§ Required action:
In the records below, find the line holding "- Fixed gearboxes" and the line holding "- Added a new". Set down both, with every line between them, exactly.

§ Exercise material:

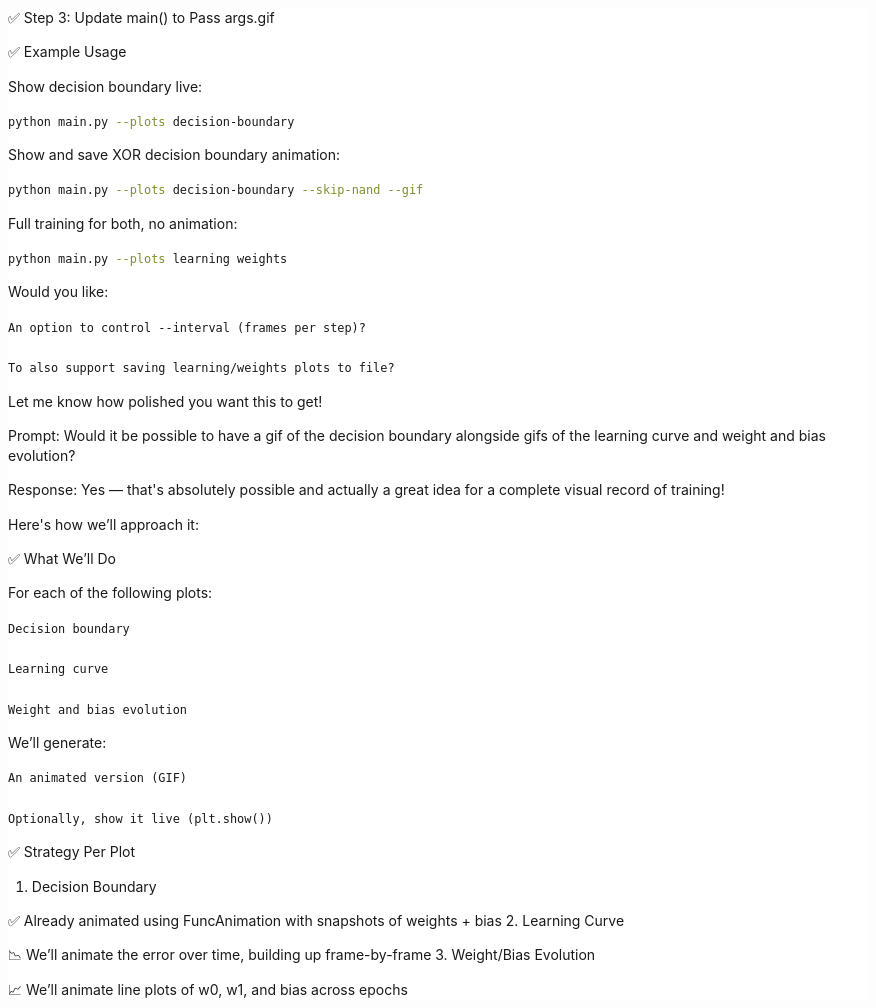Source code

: ✅ Step 3: Update main() to Pass args.gif

<basic function call updates>

✅ Example Usage

Show decision boundary live:
```sh
python main.py --plots decision-boundary
```

Show and save XOR decision boundary animation:
```sh
python main.py --plots decision-boundary --skip-nand --gif
```

Full training for both, no animation:
```sh
python main.py --plots learning weights
```

Would you like:

    An option to control --interval (frames per step)?

    To also support saving learning/weights plots to file?

Let me know how polished you want this to get!

Prompt: Would it be possible to have a gif of the decision boundary alongside gifs of the learning curve and weight and bias evolution?

Response: Yes — that's absolutely possible and actually a great idea for a complete visual record of training!

Here's how we’ll approach it:

✅ What We’ll Do

For each of the following plots:

    Decision boundary

    Learning curve

    Weight and bias evolution

We’ll generate:

    An animated version (GIF)

    Optionally, show it live (plt.show())

✅ Strategy Per Plot
1. Decision Boundary

✅ Already animated using FuncAnimation with snapshots of weights + bias
2. Learning Curve

📉 We’ll animate the error over time, building up frame-by-frame
3. Weight/Bias Evolution

📈 We’ll animate line plots of w0, w1, and bias across epochs

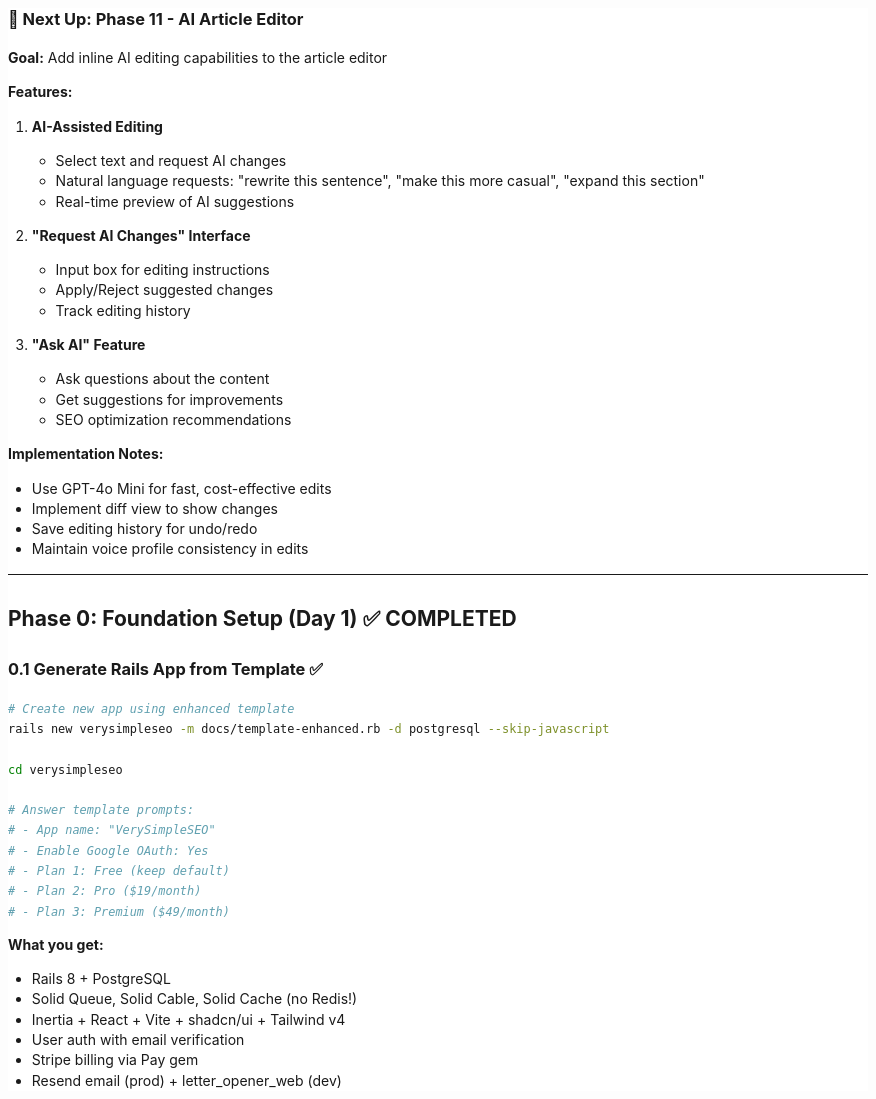 ### 🚀 Next Up: **Phase 11 - AI Article Editor**

**Goal:** Add inline AI editing capabilities to the article editor

**Features:**
1. **AI-Assisted Editing**
   - Select text and request AI changes
   - Natural language requests: "rewrite this sentence", "make this more casual", "expand this section"
   - Real-time preview of AI suggestions

2. **"Request AI Changes" Interface**
   - Input box for editing instructions
   - Apply/Reject suggested changes
   - Track editing history

3. **"Ask AI" Feature**
   - Ask questions about the content
   - Get suggestions for improvements
   - SEO optimization recommendations

**Implementation Notes:**
- Use GPT-4o Mini for fast, cost-effective edits
- Implement diff view to show changes
- Save editing history for undo/redo
- Maintain voice profile consistency in edits

---

## Phase 0: Foundation Setup (Day 1) ✅ COMPLETED

### 0.1 Generate Rails App from Template ✅

```bash
# Create new app using enhanced template
rails new verysimpleseo -m docs/template-enhanced.rb -d postgresql --skip-javascript

cd verysimpleseo

# Answer template prompts:
# - App name: "VerySimpleSEO"
# - Enable Google OAuth: Yes
# - Plan 1: Free (keep default)
# - Plan 2: Pro ($19/month)
# - Plan 3: Premium ($49/month)
```

**What you get:**
- Rails 8 + PostgreSQL
- Solid Queue, Solid Cable, Solid Cache (no Redis!)
- Inertia + React + Vite + shadcn/ui + Tailwind v4
- User auth with email verification
- Stripe billing via Pay gem
- Resend email (prod) + letter_opener_web (dev)

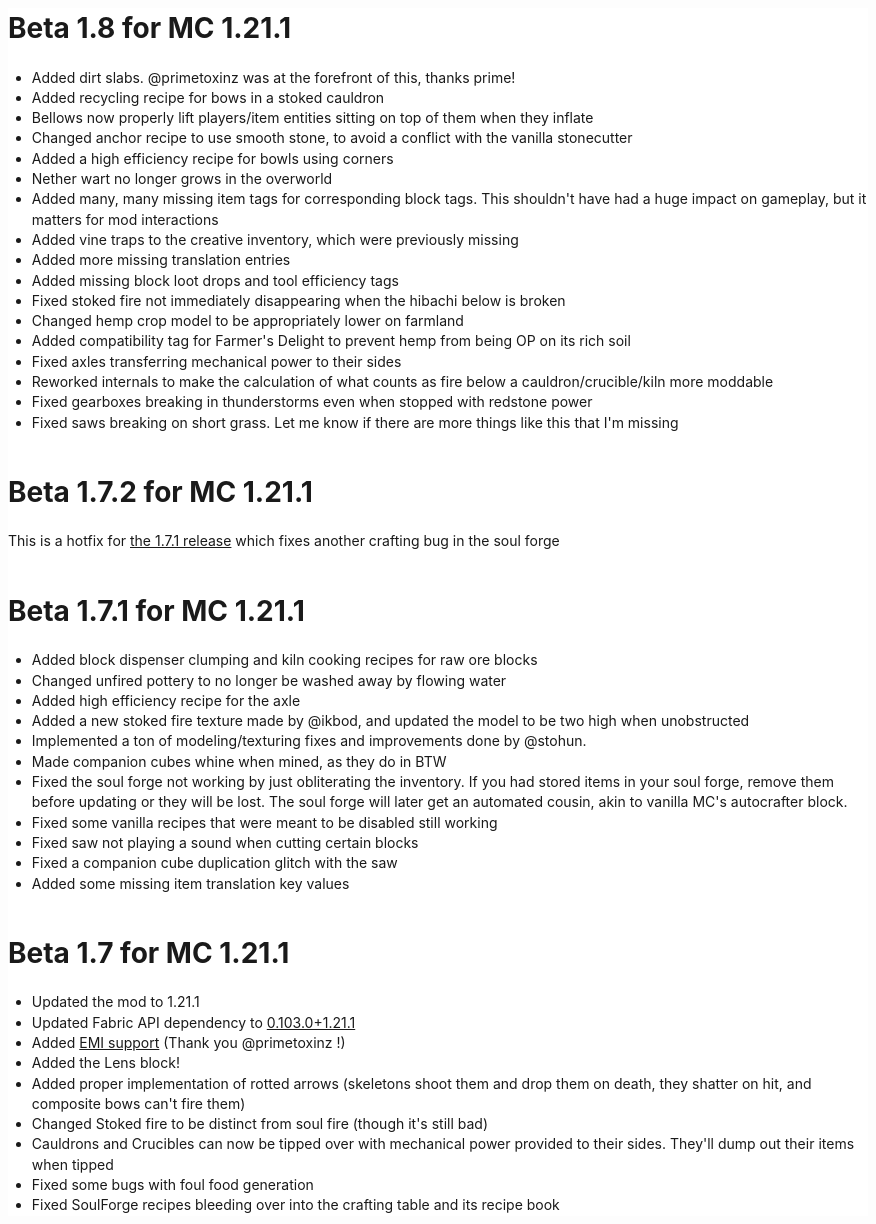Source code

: # Beta 1.8 for MC 1.21.1

- Added dirt slabs. @primetoxinz  was at the forefront of this, thanks prime!
- Added recycling recipe for bows in a stoked cauldron
- Bellows now properly lift players/item entities sitting on top of them when they inflate
- Changed anchor recipe to use smooth stone, to avoid a conflict with the vanilla stonecutter
- Added a high efficiency recipe for bowls using corners
- Nether wart no longer grows in the overworld
- Added many, many missing item tags for corresponding block tags. This shouldn't have had a huge impact on gameplay, but it matters for mod interactions
- Added vine traps to the creative inventory, which were previously missing
- Added more missing translation entries
- Added missing block loot drops and tool efficiency tags
- Fixed stoked fire not immediately disappearing when the hibachi below is broken
- Changed hemp crop model to be appropriately lower on farmland
- Added compatibility tag for Farmer's Delight to prevent hemp from being OP on its rich soil
- Fixed axles transferring mechanical power to their sides
- Reworked internals to make the calculation of what counts as fire below a cauldron/crucible/kiln more moddable
- Fixed gearboxes breaking in thunderstorms even when stopped with redstone power
- Fixed saws breaking on short grass. Let me know if there are more things like this that I'm missing

# Beta 1.7.2 for MC 1.21.1

This is a hotfix for [the 1.7.1 release](https://discord.com/channels/252863009590870017/1218787262666375248/1316860222714679307) which fixes another crafting bug in the soul forge

# Beta 1.7.1 for MC 1.21.1

- Added block dispenser clumping and kiln cooking recipes for raw ore blocks
- Changed unfired pottery to no longer be washed away by flowing water
- Added high efficiency recipe for the axle
- Added a new stoked fire texture made by @ikbod, and updated the model to be two high when unobstructed
- Implemented a ton of modeling/texturing fixes and improvements done by @stohun.
- Made companion cubes whine when mined, as they do in BTW
- Fixed the soul forge not working by just obliterating the inventory. If you had stored items in your soul forge, remove them before updating or they will be lost. The soul forge will later get an automated cousin, akin to vanilla MC's autocrafter block.
- Fixed some vanilla recipes that were meant to be disabled still working
- Fixed saw not playing a sound when cutting certain blocks
- Fixed a companion cube duplication glitch with the saw
- Added some missing item translation key values

# Beta 1.7 for MC 1.21.1

- Updated the mod to 1.21.1
- Updated Fabric API dependency to [0.103.0+1.21.1](https://modrinth.com/mod/fabric-api/version/0.103.0+1.21.1)
- Added [EMI support](https://modrinth.com/mod/emi/version/1.1.13+1.21.1+fabric) (Thank you @primetoxinz !)
- Added the Lens block!
- Added proper implementation of rotted arrows (skeletons shoot them and drop them on death, they shatter on hit, and composite bows can't fire them)
- Changed Stoked fire to be distinct from soul fire (though it's still bad)
- Cauldrons and Crucibles can now be tipped over with mechanical power provided to their sides. They'll dump out their items when tipped
- Fixed some bugs with foul food generation
- Fixed SoulForge recipes bleeding over into the crafting table and its recipe book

§ Task response:
- Fixed gearboxes breaking in thunderstorms even when stopped with redstone power
- Fixed saws breaking on short grass. Let me know if there are more things like this that I'm missing

# Beta 1.7.2 for MC 1.21.1

This is a hotfix for [the 1.7.1 release](https://discord.com/channels/252863009590870017/1218787262666375248/1316860222714679307) which fixes another crafting bug in the soul forge

# Beta 1.7.1 for MC 1.21.1

- Added block dispenser clumping and kiln cooking recipes for raw ore blocks
- Changed unfired pottery to no longer be washed away by flowing water
- Added high efficiency recipe for the axle
- Added a new stoked fire texture made by @ikbod, and updated the model to be two high when unobstructed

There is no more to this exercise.